Return to New TLD Agreements Forum - Message Thread - FAQ

Username: Gregory W. Krajewski
Date/Time: Wed, February 20, 2002 at 9:44 PM GMT
Browser: Microsoft Internet Explorer V5.01 using Windows 98
Score: 5
Subject: Interesting article in magazine about the marketing of the dot-info domain (interesting)

Message:
 

 
I was eating my wheaties this morning and reading my monthly copy of Sales and Marketing Management, only to find a article about what Afilias is doing on the marketing of the dot-info domain.  I shall reserve my comments.  (I think this article does support my theory on the dot biz name potential for success with marketers)
______________________________________________________________________Article from Sales and Marketing Management Magazine, February 2002 issue
http://www.salesandmarketing.com
The Domain Game
“The dot-info domain will be a hit with e-marketers”
by Kathleen Cholewka

In November, New York’s Metropolitan Transit Authority, the organization that runs the city’s sprawling subway system, traded in its complicated URL:  http://www.mta.nyc.ny.us for http://www.mta.info , and the site got a massive traffic boost—it jumped from 200,000 hits a day to 3.5 million.

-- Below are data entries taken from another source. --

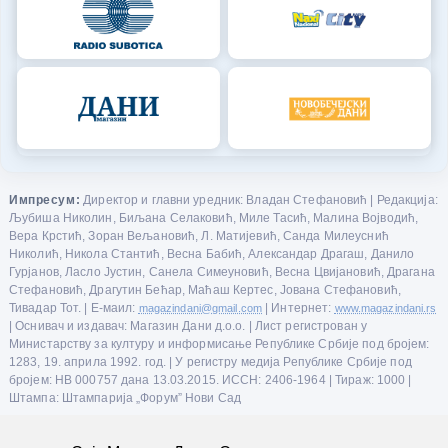
Импресум:
Директор и главни уредник: Владан Стефановић | Редакција:
Љубиша Николин, Биљана Селаковић, Миле Тасић, Малина Војводић,
Вера Крстић, Зоран Вељановић, Л. Матијевић, Санда Милеуснић
Николић, Никола Стантић, Весна Бабић, Александар Драгаш, Данило
Гурјанов, Ласло Јустин, Санела Симеуновић, Весна Цвијановић, Драгана
Стефановић, Драгутин Бећар, Маћаш Кертес, Јована Стефановић,
Тивадар Тот. | Е-маил:
magazindani@gmail.com
| Интернет:
www.magazindani.rs
| Оснивач и издавач: Магазин Дани д.о.о. | Лист регистрован у
Министарству за културу и информисање Републике Србије под бројем:
1283, 19. априла 1992. год. | У регистру медија Републике Србије под
бројем: НВ 000757 дана 13.03.2015. ИССН: 2406-1964 | Тираж: 1000 |
Штампа: Штампарија „Форум” Нови Сад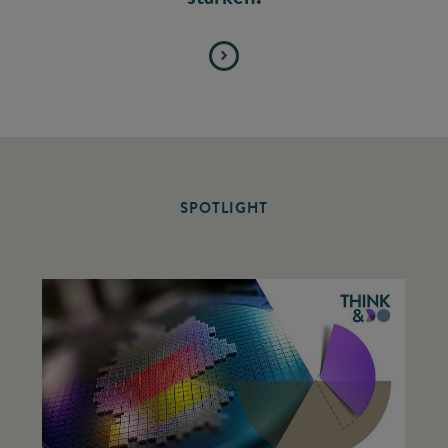
SPOTLIGHT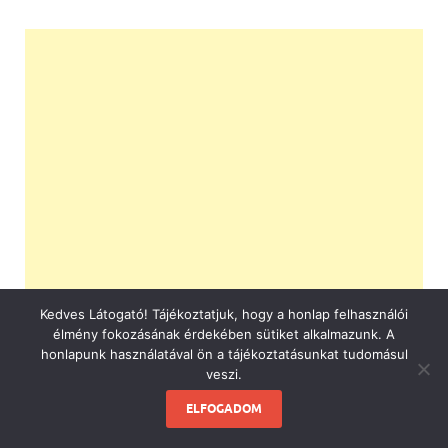
Kedves Látogató! Tájékoztatjuk, hogy a honlap felhasználói
élmény fokozásának érdekében sütiket alkalmazunk. A
honlapunk használatával ön a tájékoztatásunkat tudomásul
veszi.
ELFOGADOM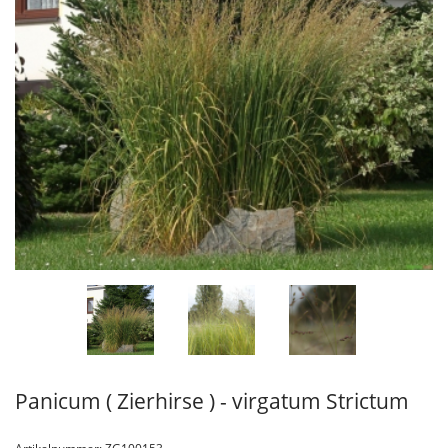
Panicum ( Zierhirse ) - virgatum Strictum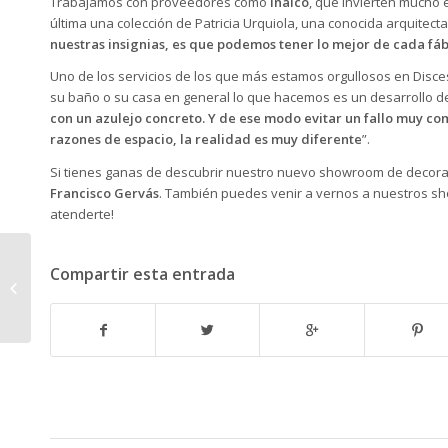
Trabajamos con proveedores como
Inalco
, que invierten mucho 
última una colección de Patricia Urquiola, una conocida arquitec
nuestras insignias, es que podemos tener lo mejor de cada fáb
Uno de los servicios de los que más estamos orgullosos en Disce
su baño o su casa en general lo que hacemos es un desarrollo d
con un azulejo concreto. Y de ese modo evitar un fallo muy c
razones de espacio, la realidad es muy diferente
”.
Si tienes ganas de descubrir nuestro nuevo showroom de decora
Francisco Gervás
. También puedes venir a vernos a nuestros sh
atenderte!
Compartir esta entrada
Discesur en Casa
Decor 2018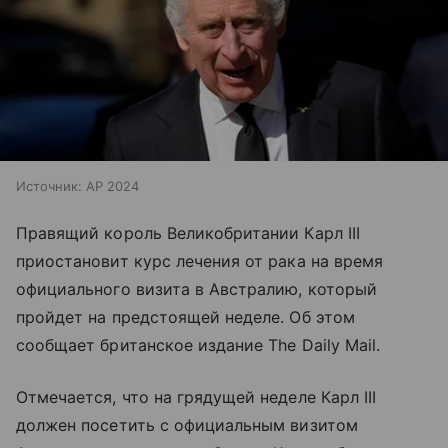
Источник:
AP 2024
Правящий король Великобритании Карл III
приостановит курс лечения от рака на время
официального визита в Австралию, который
пройдет на предстоящей неделе. Об этом
сообщает британское издание The Daily Mail.
Отмечается, что на грядущей неделе Карл III
должен посетить с официальным визитом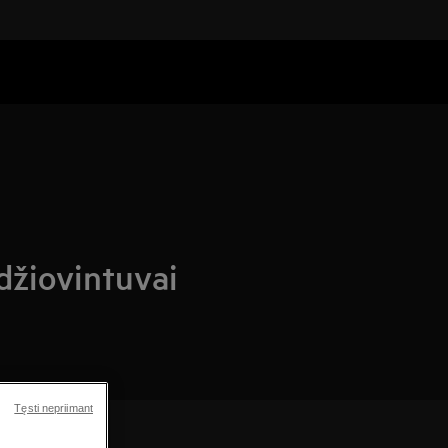
džiovintuvai
Tęsti nepriimant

But that’s only one way to use the new domain.  Eager to put dot-coms and the associated bad economics in the past, some marketers are coming up with even smarter uses for the new dot-info suffix, using it to track the success of specific ads, or as a wireless portal to their online channel.  For example, when Subaru wanted to promote its new car model, the WRX, it built a dot-info microsite, http://www.wrx.info, to help consumers find out about the product easily (not to mention that the www.wrx.com address had been taken by a radio station in 1995).  Subaru’s other microsite, http://www.all-wheeldrive.info provides detailed information on the drive system that Subaru uses in many of its vehicles.

Roland LaPlante, chief marketing officer at Afilias, the consortium of 18 of the world’s leading registrars who own the dot-info name, suggests companies consider spurring mobile commerce by using a dot-info site to attract wireless users to their web content.  “Our studies have shown that Internet users actually prefer dot-info to dot-com” La Plante says.  So far Laplante claims that nearly 70 percent of the world’s most valuable brands have already registered a dot-info domain.

______another article which was directly below the one above________

Sales and Marketing Management Magazine, February 2002 issue
Maximize on a microsite
“Use a mini-web site to track your marketing impact”
written by K.C (Kathleen Cholewka)

For Web-based promotions, instead of making changes to your already complicated corporate dot-com Web site, which can be a headache for you and for the IT department, Afilias recommends that marketers use a dot-info Web address as a microsite, or a Web page created specifically to track a particular promotion.  Just like mail stops on a direct mailer, microsites can enable marketers to see exactly which visitors respond online to specific campaigns and when.  In addition, the sites can be set up to notify marketers when respondents log onto the site.  “Microsites are good to use for tracking purposes”, says Mischelle Davis, director of North American Marketing at New World Commerce, a marketing firm in Bellevue, Washington, which sells a software template for building microsites.  “You can send out a direct mailer with the special URL listed, and then find out how many people went to the page in response to it,” she says. “And once they’ve visited the site, you can track what they do there.